**Exercise data**
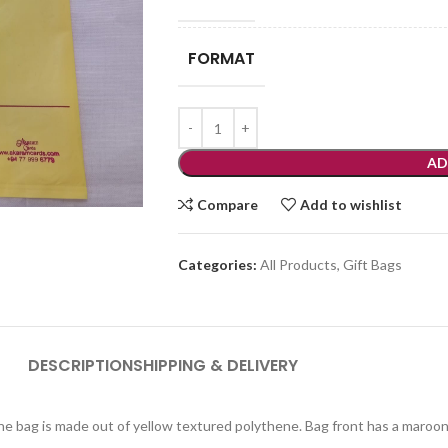
FORMAT
AD
Compare
Add to wishlist
Categories:
All Products
,
Gift Bags
DESCRIPTION
SHIPPING & DELIVERY
ene bag is made out of yellow textured polythene. Bag front has a maroon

**Exercise**
Please restate the whole listing exactly, without any of its pictures.

**Solution for this exercise**
FORMAT
AD
Compare
Add to wishlist
Categories:
All Products
,
Gift Bags
DESCRIPTION
SHIPPING & DELIVERY
ene bag is made out of yellow textured polythene. Bag front has a maroon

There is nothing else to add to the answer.